We have heard concerns about the nature of this vulnerability and are sharing technical details to address these questions. We have determined that the unauthenticated factory reset vulnerability was introduced to the My Book Live in April of 2011 as part of a refactor of authentication logic in the device firmware. The refactor centralized the authentication logic into a single file, which is present on the device as includes/component_config.php and contains the authentication type required by each endpoint. In this refactor, the authentication logic in system_factory_restore.php was correctly disabled, but the appropriate authentication type of ADMIN_AUTH_LAN_ALL was not added to component_config.php, resulting in the vulnerability. The same refactor removed authentication logic from other files and correctly added the appropriate authentication type to the component_config.php file.

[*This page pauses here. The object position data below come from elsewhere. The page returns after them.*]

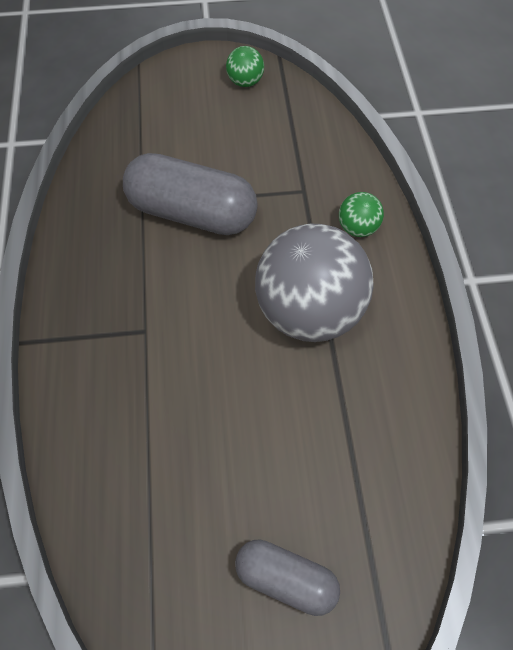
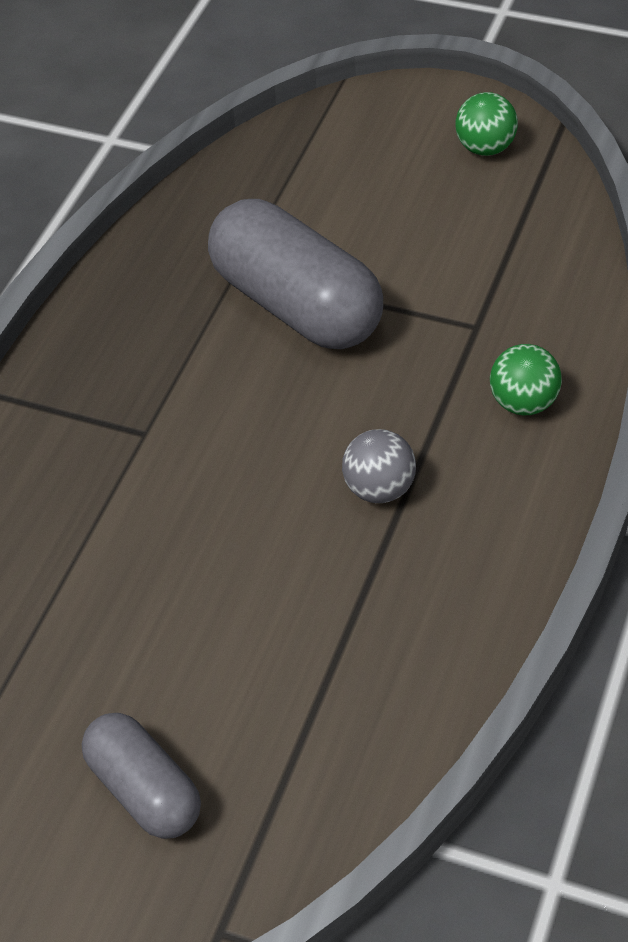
camera: 30 degrees right, 10 degrees down
grey ball [255,224,373,342] -> grey ball [342,429,416,503], size x0.43

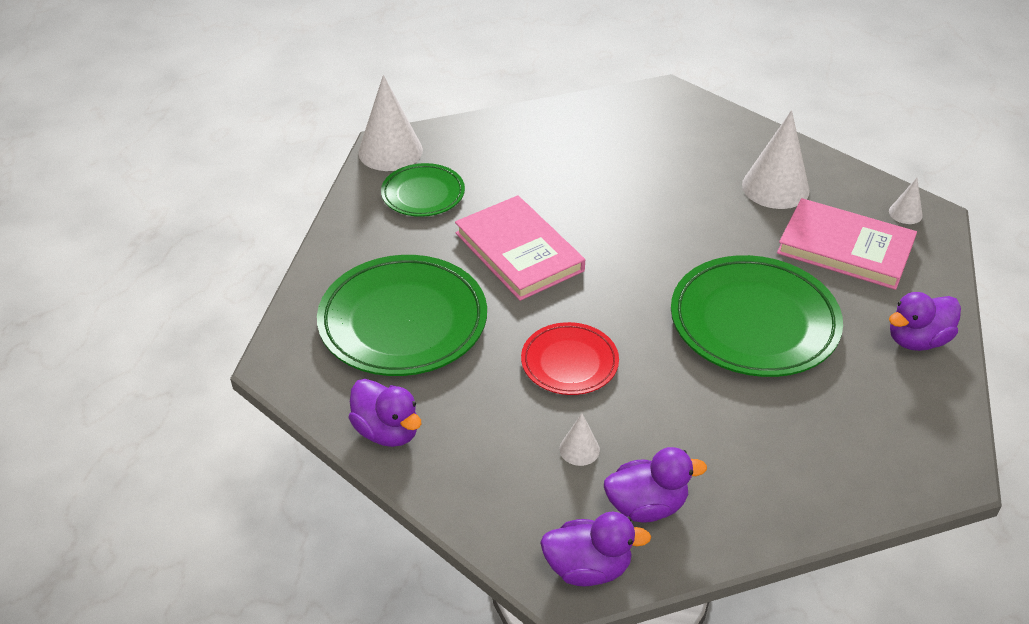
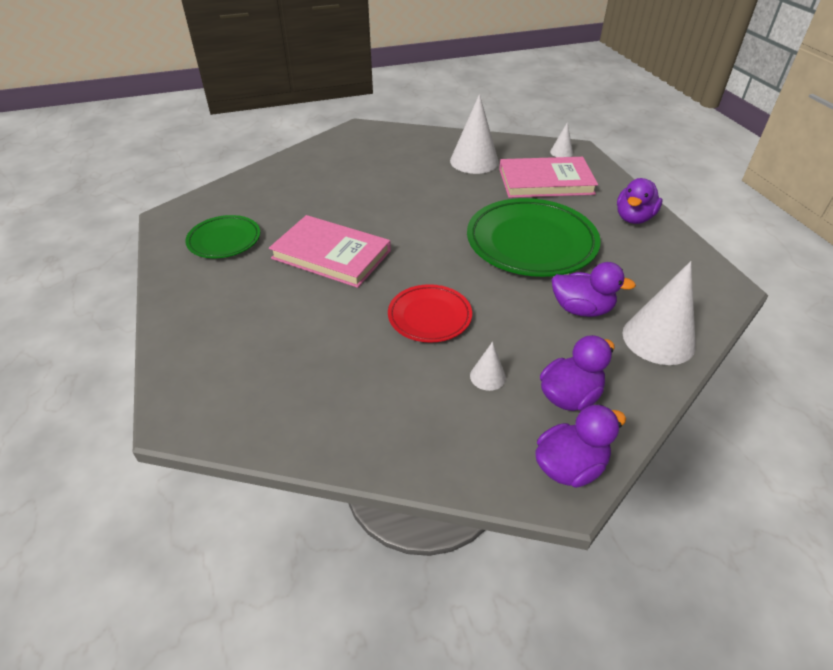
camera: 30 degrees left, 0 degrees up
green plate [317,255,487,376] -> none
purple duck [349,379,421,447] -> purple duck moved to [552,262,636,317]
white cone [358,75,423,171] -> white cone moved to [622,261,696,365]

Analysis of the Attack We have reviewed log files which we have received from affected customers to understand and characterize the attack. The log files we reviewed show that the attackers directly connected to the affected My Book Live devices from a variety of IP addresses in different countries. Our investigation shows that in some cases, the same attacker exploited both vulnerabilities on the device, as evidenced by the source IP. The first vulnerability was exploited to install a malicious binary on the device, and the second vulnerability was later exploited to reset the device.

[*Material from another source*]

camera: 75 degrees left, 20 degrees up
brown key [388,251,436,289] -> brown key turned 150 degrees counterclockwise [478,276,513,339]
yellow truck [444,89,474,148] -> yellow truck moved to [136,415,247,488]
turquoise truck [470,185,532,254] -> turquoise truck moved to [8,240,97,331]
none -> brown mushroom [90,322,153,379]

On some devices, the attackers installed a trojan with a file named .nttpd,1-ppc-be-t1-z, which is a Linux ELF binary compiled for the PowerPC architecture used by the My Book Live and Live Duo. A sample of this trojan has been captured for further analysis and it has been uploaded to VirusTotal.
Our investigation of this incident has not uncovered any evidence that Western Digital cloud services, firmware update servers, or customer credentials were compromised. As the My Book Live devices can be directly exposed to the internet through port forwarding, the attackers may be able to discover vulnerable devices through port scanning. The vulnerabilities being exploited in this attack are limited to the My Book Live series, which was introduced to the market in 2010 and received a final firmware update in 2015. These vulnerabilities do not affect our current My Cloud product family.
Affected Products Product
My Book Live WDBACG0030HCH
My Book Live WDBACG0020HCH
My Book Live WDBACG0010HCH
My Book Live Duo WDBVHT0080JCH
My Book Live Duo WDBVHT0060JCH
My Book Live Duo WDBVHT0040JCH
Advisory Summary Immediately disconnect your My Book Live and My Book Live Duo from the Internet to protect your data from ongoing attacks.
For customers who have lost data as a result of these attacks, Western Digital will provide data recovery services. Western Digital is also offering My Book Live customers a trade-in program to upgrade to a supported My Cloud device.